Prime Minister Scott Morrison said on Tuesday it was “difficult to predict” how many apprentices would complete their training, though he believes businesses will look to retain their staff after the subsidies end.
“I don’t think they [businesses] see this as a short-term measure,” he told the AFR’s Business Summit.
Peter Hurley, a policy fellow at Victoria University’s Mitchell Institute for Education and Health Policy, welcomed the extension, saying the subsidies had supported apprenticeship numbers during COVID-19.
The $2.4 billion worth of subsidies will support the same number of commencements – about 170,000 – that would typically occur in a normal non-pandemic year, Dr Hurley told TND.
We feared a complete collapse in commencements,’’ he said.
Dr Hurley supports measures to ensure businesses retain workers and can’t rort the system, though, saying there had been a “history of misuse” of vocational training subsidies, particularly by retail businesses.
The Morrison government came under fire in 2019 when its PaTH internship program, which provided employment subsidies for workers undertaking training, was used by large retail chains like Hungry Jacks and Grill’d to employ low-paid workers at below minimum wage.
But Paul Bennett, chief executive of MEGT, Australia’s largest apprenticeship network provider, said a worker retention rule would be difficult to enforce.
Mr Bennett told The New Daily that even trainees who were let go after the 12-month subsidy period would be in a better position than those who took no part in the scheme.

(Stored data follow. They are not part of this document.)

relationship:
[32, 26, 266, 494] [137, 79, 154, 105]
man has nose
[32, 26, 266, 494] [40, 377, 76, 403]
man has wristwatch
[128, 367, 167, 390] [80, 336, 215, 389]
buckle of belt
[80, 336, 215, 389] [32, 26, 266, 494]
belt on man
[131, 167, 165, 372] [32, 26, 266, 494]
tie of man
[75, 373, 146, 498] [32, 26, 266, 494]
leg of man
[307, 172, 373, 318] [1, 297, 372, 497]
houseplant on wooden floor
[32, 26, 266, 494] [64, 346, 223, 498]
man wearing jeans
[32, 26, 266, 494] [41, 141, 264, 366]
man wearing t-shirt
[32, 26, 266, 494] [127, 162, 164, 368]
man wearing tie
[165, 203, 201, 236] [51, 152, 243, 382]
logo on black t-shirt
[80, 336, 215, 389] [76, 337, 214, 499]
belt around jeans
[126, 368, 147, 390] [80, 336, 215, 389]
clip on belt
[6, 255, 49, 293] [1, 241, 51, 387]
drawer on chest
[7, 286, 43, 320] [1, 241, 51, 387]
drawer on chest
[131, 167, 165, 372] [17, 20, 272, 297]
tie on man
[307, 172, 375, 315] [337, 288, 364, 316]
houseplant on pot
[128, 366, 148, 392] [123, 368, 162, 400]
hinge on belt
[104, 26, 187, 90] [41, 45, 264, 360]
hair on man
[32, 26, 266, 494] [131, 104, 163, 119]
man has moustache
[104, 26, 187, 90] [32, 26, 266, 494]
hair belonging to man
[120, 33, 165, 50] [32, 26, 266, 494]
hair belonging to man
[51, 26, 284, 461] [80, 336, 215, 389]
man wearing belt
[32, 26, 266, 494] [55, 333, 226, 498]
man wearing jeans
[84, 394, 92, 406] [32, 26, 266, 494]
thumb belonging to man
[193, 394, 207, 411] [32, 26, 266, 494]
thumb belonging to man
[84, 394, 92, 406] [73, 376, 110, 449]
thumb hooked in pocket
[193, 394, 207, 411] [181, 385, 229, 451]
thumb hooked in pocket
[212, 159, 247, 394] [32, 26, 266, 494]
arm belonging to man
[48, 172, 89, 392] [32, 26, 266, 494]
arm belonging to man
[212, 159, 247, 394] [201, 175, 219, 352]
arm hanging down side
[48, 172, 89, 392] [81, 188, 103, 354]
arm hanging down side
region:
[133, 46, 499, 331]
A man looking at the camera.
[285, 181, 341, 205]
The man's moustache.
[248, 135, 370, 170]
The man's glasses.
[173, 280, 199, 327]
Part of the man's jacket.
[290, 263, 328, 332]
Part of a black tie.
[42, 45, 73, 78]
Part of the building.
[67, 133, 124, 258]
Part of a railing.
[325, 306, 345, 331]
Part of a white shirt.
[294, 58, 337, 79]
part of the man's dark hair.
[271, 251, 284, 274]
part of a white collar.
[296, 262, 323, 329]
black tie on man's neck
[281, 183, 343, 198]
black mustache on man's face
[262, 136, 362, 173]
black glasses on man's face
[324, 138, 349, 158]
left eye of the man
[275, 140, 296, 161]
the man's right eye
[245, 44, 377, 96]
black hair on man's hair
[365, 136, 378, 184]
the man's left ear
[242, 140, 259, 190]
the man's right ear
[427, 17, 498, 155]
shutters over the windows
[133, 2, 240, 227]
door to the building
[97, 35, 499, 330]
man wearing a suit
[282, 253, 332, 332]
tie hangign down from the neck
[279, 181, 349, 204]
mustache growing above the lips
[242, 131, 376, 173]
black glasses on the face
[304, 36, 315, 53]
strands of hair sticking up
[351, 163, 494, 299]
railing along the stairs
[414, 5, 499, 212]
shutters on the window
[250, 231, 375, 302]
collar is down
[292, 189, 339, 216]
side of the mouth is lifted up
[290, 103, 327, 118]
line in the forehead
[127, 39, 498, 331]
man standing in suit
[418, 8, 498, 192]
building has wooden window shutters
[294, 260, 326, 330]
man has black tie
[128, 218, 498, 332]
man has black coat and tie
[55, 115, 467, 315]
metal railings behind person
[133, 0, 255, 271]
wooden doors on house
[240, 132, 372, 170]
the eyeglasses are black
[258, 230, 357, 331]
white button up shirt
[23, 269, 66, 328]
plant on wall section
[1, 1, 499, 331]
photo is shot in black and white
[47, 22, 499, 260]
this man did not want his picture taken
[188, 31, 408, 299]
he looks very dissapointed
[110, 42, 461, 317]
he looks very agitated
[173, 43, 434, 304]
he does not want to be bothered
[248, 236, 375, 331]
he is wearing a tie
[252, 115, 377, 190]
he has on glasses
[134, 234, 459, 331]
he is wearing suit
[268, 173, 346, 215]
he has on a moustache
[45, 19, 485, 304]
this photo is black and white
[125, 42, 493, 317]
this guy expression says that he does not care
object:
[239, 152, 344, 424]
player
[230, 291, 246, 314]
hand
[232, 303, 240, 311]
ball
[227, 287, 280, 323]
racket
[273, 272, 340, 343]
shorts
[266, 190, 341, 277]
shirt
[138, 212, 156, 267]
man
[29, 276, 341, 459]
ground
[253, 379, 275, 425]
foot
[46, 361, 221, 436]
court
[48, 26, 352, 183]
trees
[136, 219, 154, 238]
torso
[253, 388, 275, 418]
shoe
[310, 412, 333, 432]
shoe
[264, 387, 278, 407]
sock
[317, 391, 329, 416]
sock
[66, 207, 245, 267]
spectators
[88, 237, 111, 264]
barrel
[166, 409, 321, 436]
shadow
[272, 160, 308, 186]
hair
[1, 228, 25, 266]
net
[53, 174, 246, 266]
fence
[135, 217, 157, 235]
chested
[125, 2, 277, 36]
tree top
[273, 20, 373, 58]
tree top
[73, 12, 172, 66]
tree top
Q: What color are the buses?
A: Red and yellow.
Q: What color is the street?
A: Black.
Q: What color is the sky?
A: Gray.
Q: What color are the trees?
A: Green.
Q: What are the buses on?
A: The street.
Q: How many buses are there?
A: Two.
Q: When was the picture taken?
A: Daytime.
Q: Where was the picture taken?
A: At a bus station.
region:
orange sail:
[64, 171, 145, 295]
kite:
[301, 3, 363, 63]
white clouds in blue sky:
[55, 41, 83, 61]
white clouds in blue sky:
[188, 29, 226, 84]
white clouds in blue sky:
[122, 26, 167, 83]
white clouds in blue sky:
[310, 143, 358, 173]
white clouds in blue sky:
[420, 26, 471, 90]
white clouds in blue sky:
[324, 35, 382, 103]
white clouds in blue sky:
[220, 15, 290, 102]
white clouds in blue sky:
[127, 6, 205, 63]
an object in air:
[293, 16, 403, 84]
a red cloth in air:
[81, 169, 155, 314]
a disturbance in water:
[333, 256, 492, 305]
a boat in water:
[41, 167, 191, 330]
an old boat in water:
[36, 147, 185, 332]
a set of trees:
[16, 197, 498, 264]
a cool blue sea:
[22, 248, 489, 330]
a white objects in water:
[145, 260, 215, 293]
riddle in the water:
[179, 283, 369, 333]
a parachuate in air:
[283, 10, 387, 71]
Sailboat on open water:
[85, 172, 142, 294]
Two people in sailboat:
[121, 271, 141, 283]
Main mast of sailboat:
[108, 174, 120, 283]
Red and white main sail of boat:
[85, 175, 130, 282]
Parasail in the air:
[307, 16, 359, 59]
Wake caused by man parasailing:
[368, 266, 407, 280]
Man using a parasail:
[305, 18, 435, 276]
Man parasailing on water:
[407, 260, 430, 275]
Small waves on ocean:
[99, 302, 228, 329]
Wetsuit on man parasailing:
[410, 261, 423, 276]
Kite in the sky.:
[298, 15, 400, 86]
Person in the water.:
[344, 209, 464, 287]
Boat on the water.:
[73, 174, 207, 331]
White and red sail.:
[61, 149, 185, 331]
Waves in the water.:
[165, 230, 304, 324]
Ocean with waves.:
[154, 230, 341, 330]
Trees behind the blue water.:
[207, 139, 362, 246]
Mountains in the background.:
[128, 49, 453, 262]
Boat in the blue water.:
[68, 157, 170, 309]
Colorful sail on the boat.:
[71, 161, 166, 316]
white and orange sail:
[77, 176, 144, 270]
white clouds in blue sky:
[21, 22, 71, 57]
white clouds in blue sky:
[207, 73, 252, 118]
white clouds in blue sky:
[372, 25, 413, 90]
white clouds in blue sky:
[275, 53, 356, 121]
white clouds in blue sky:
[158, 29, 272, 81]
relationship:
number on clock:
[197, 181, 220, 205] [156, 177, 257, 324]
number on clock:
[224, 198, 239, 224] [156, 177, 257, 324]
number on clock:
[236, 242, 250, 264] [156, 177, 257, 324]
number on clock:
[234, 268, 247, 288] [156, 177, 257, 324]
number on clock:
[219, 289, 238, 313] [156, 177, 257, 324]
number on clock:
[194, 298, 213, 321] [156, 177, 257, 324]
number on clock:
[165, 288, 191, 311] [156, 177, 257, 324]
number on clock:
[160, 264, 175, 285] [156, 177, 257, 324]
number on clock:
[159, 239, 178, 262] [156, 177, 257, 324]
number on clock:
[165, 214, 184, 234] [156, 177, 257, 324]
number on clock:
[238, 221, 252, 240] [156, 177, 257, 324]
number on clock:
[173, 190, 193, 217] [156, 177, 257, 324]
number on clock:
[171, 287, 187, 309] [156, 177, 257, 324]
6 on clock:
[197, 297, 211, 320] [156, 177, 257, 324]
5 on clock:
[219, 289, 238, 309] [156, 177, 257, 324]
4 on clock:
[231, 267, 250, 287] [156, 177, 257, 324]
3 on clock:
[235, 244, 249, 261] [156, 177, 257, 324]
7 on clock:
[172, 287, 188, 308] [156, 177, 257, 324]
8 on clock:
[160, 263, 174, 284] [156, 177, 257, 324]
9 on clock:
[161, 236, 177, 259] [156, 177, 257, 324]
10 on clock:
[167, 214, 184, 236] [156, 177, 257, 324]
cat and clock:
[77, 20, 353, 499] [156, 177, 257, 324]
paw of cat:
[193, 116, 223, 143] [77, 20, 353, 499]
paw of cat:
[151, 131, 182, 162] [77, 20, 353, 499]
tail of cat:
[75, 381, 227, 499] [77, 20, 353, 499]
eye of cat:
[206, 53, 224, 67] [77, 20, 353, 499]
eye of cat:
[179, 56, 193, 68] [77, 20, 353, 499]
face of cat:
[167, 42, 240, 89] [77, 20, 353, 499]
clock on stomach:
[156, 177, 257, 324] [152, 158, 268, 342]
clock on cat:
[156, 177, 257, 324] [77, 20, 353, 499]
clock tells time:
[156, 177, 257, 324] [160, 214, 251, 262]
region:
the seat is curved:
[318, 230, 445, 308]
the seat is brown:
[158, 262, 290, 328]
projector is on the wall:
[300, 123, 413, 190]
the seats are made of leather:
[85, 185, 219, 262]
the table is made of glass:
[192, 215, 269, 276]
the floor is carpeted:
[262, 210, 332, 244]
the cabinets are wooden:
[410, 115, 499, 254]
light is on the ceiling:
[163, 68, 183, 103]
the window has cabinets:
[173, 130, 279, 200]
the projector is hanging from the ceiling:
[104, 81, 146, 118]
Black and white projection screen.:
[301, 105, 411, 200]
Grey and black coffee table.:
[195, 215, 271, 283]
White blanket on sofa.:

“Sure, an apprenticeship of a standard four years is a substantial commitment, but the reality is that this subsidy is for a 12-month period,” he said.
Meanwhile, Ms Pennington said the inclusion of private training providers, despite their chequered history, demonstrated a “blind adherence” to the market.
“This is both a wage subsidy to those employers, but it’s also a free kick to the private VET sector,” Ms Pennington said.
“We have emerging skills shortages in Australia within technical and trades occupations and that is related to the decline of TAFE, the historic deliverer of apprenticeships in Australia.
“It’s not a surprise to me that the government has failed to invest in the actual institutions that are going to provide the training.”
A spokesperson for Employment Minister Michaelia Cash said the government intends to strengthen the relationship between employers and apprentices or trainees through the most resource intensive period of their training.
“On this basis, the Government has not sought specific assurances from participating businesses,” the spokesperson said.